O frio da manhã entrou no quarto, pelas frestras da construção. Tide se encolheu sob as cobertas mas os pés e as mãos estavam gelados e roubaram seu conforto. Enrolado no edredom, levantou-se para aquecer o fogo.
Viu, pelo vitrô, Estela caminhando descalça no gramado em volta do casebre. As mãos para o alto, as unhas compridas e negras, os mamilos discretamente evidenciados pelo sol que atravessava a camisola com estampa de tigre. Uma fera no mato, ele se riu, enquanto a chaleira avisava a ebulição da água.
Estela veio, atraída pelo cheiro do café. Avançou, beijando o dragão no braço de Tide e enfiando as mãos na calça do pijama dele.
– Espera. Nem tomei café ainda.
Estela o provocou. Sinuosamente, invadiu o edredom e pode tocá-lo inteiro, pressionando seu corpo contra o dela. A pressa de quem sabe que a maior parte da vida já passou.
– Não prefere tomar café depois?
Tide se excitou naturalmente. Aproveitou o sexo fácil. Embora estivesse incomodado por perder o fio dos seu planos. Pela manhã, sempre fazia abdominais e corria. Estela inventara uma viagem para o mato, longe das ondas, atrapalhando seus treinos para o campeonato de surf.
Mas ele quis permitir-se. Mergulhou as mãos no cabelo dela durante o beijo. Deixou ela roçar os seios em seu tórax. Deitaram-se, misturando pernas e lençóis, enquanto o café esfriava. Passaram a manhã inteira embolados.
– Te conheci numa boate! Nunca pensei que você fosse de natureza – ele disse.
– E eu não imaginava que você era de mar. Achei que fosse de lua.
– A gente devia ter ido para um lugar com praia…
– O mato… Pisar na terra tem uma energia, sabe?
E recomeçaram. Num dia esvaziado de acontecimentos, a vida fervia entre as paredes do quarto pequeno no chalé alugado. Estela se abrigava no colo do amante, contando histórias de quando era mais jovem. Tide a escutava mas distraído, observando a construção.

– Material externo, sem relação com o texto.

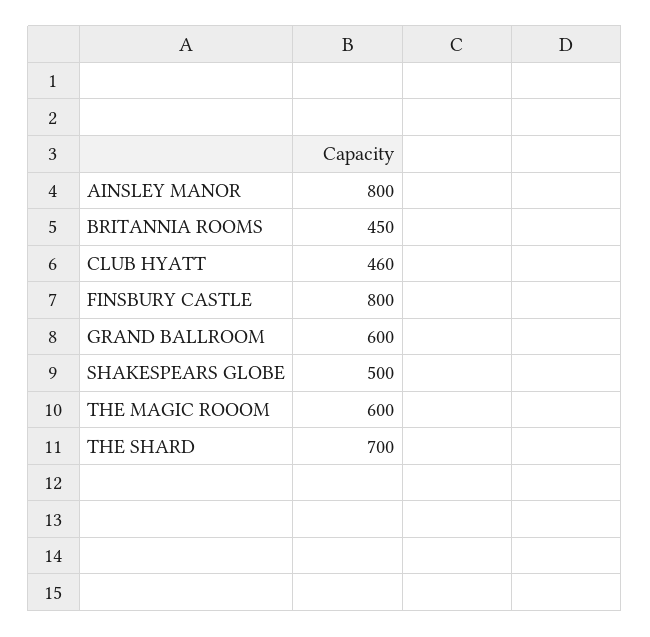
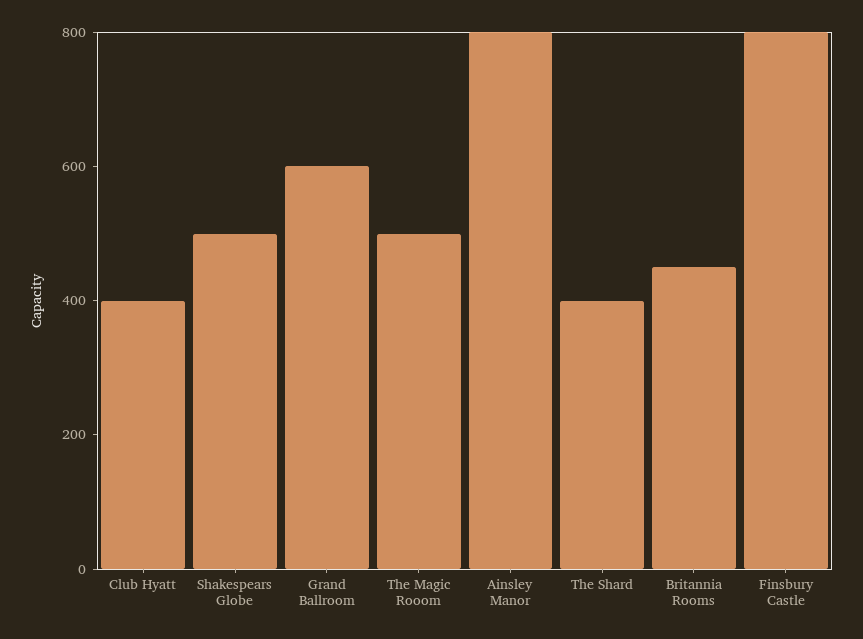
  {
    "AINSLEY MANOR": 800,
    "BRITANNIA ROOMS": 450,
-   "CLUB HYATT": 460,
+   "CLUB HYATT": 400,
    "FINSBURY CASTLE": 800,
    "GRAND BALLROOM": 600,
    "SHAKESPEARS GLOBE": 500,
-   "THE MAGIC ROOOM": 600,
+   "THE MAGIC ROOOM": 500,
-   "THE SHARD": 700
+   "THE SHARD": 400
  }

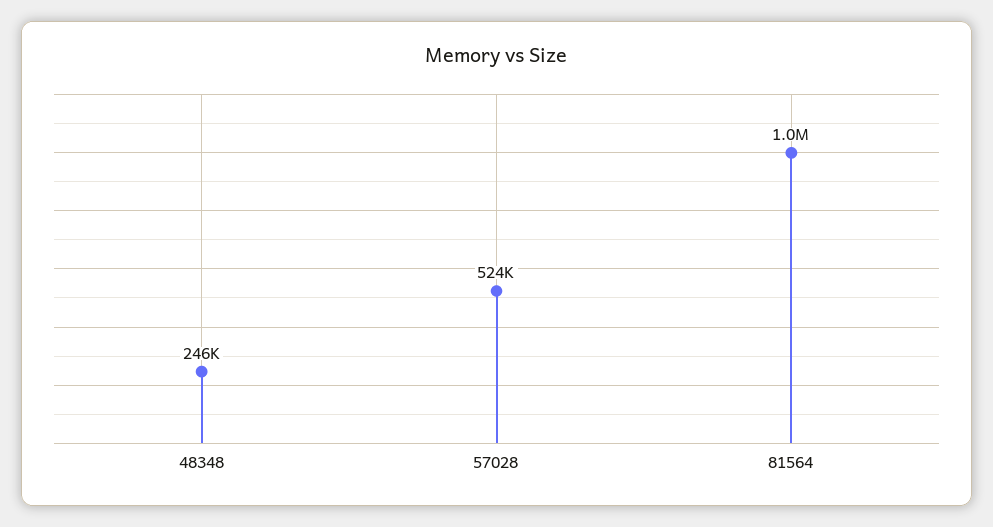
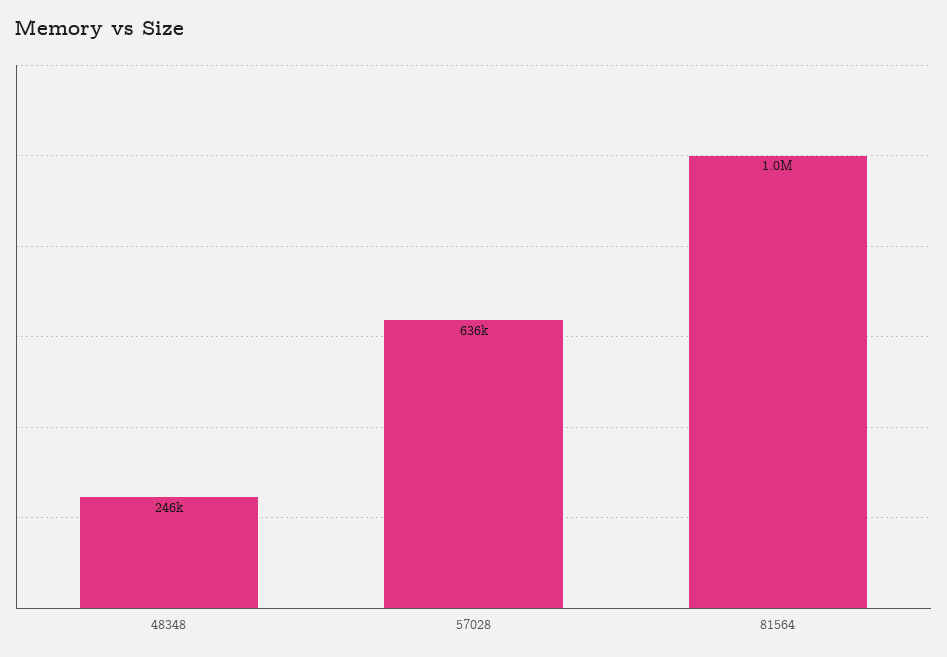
  {
    "48348": 246000,
-   "57028": 524000,
+   "57028": 636000,
    "81564": 1000000
  }

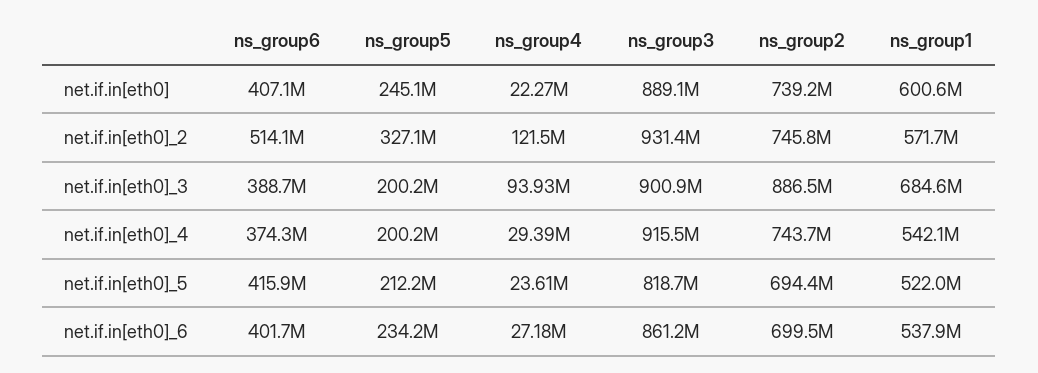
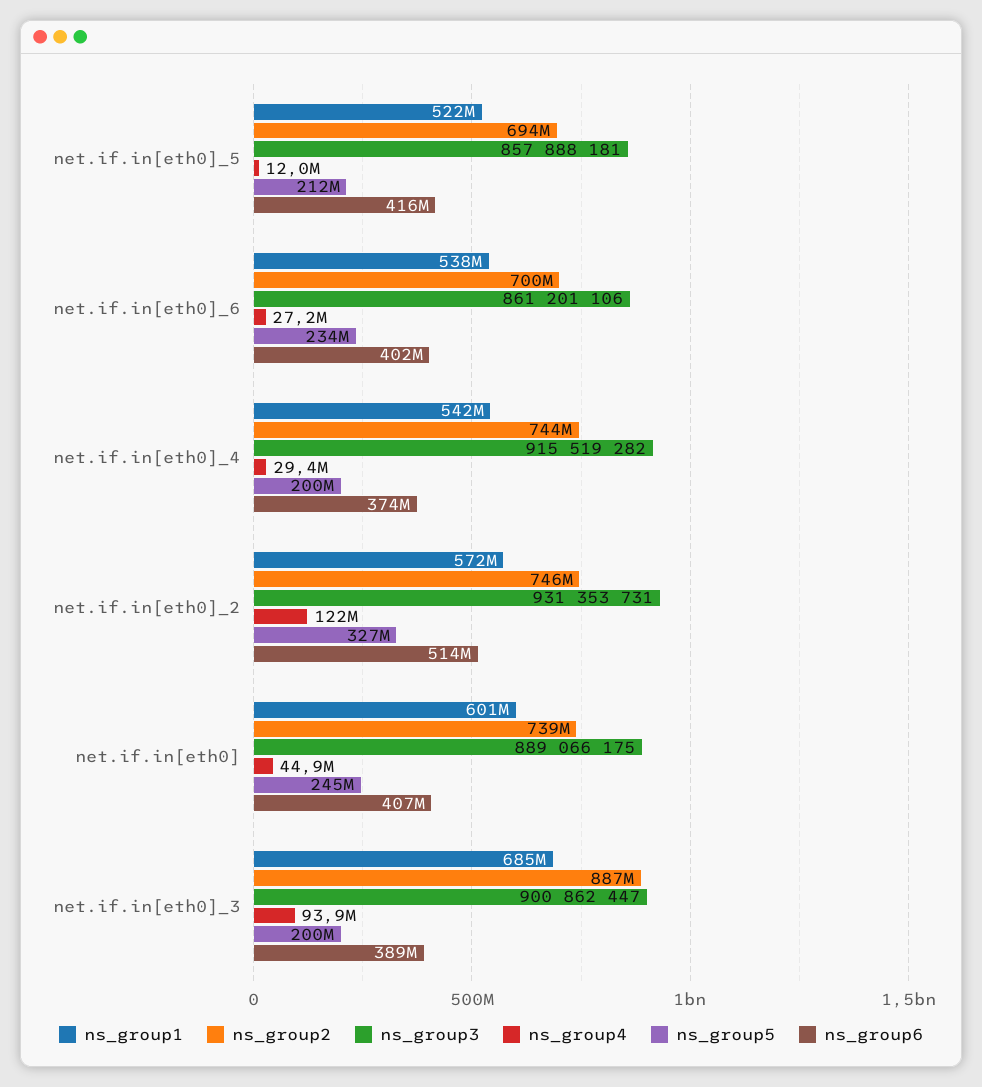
  {
    "ns_group6": {
      "net.if.in[eth0]": 407100000,
      "net.if.in[eth0]_2": 514100000,
      "net.if.in[eth0]_3": 388700000,
      "net.if.in[eth0]_4": 374300000,
      "net.if.in[eth0]_5": 415900000,
      "net.if.in[eth0]_6": 401700000
    },
    "ns_group5": {
      "net.if.in[eth0]": 245100000,
      "net.if.in[eth0]_2": 327100000,
      "net.if.in[eth0]_3": 200200000,
      "net.if.in[eth0]_4": 200200000,
      "net.if.in[eth0]_5": 212200000,
      "net.if.in[eth0]_6": 234200000
    },
    "ns_group4": {
-     "net.if.in[eth0]": 22270000,
+     "net.if.in[eth0]": 44900000,
      "net.if.in[eth0]_2": 121500000,
      "net.if.in[eth0]_3": 93930000,
      "net.if.in[eth0]_4": 29390000,
-     "net.if.in[eth0]_5": 23610000,
+     "net.if.in[eth0]_5": 12000000,
      "net.if.in[eth0]_6": 27180000
    },
    "ns_group3": {
      "net.if.in[eth0]": 889066175,
      "net.if.in[eth0]_2": 931353731,
      "net.if.in[eth0]_3": 900862447,
      "net.if.in[eth0]_4": 915519282,
-     "net.if.in[eth0]_5": 818700000,
+     "net.if.in[eth0]_5": 857888181,
      "net.if.in[eth0]_6": 861201106
    },
    "ns_group2": {
      "net.if.in[eth0]": 739200000,
      "net.if.in[eth0]_2": 745800000,
      "net.if.in[eth0]_3": 886500000,
      "net.if.in[eth0]_4": 743700000,
      "net.if.in[eth0]_5": 694400000,
      "net.if.in[eth0]_6": 699500000
    },
    "ns_group1": {
      "net.if.in[eth0]": 600600000,
      "net.if.in[eth0]_2": 571700000,
      "net.if.in[eth0]_3": 684600000,
      "net.if.in[eth0]_4": 542100000,
      "net.if.in[eth0]_5": 522000000,
      "net.if.in[eth0]_6": 537900000
    }
  }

– Não deve ser difícil construir uma casinha assim, de sapê.
– Sem alicerces qualquer um constrói.
– Mas basta uma chuva forte…
– Por isso, gato, só vou onde há sol.
Tide fixou o olhar nas telhas no teto, sentindo a pressão do silêncio. Estavam isolados. Segundo dia sem treinos. Terceiro dia sem mar. Numa casa sem alicerces. As feras, como as ondas, não se deixam domar.
Estela foi banhar-se. Tide se alimentou. Se olhassem para o céu, veriam a chuva se aproximar. Mas insistiram em navegar até o prazer acabar.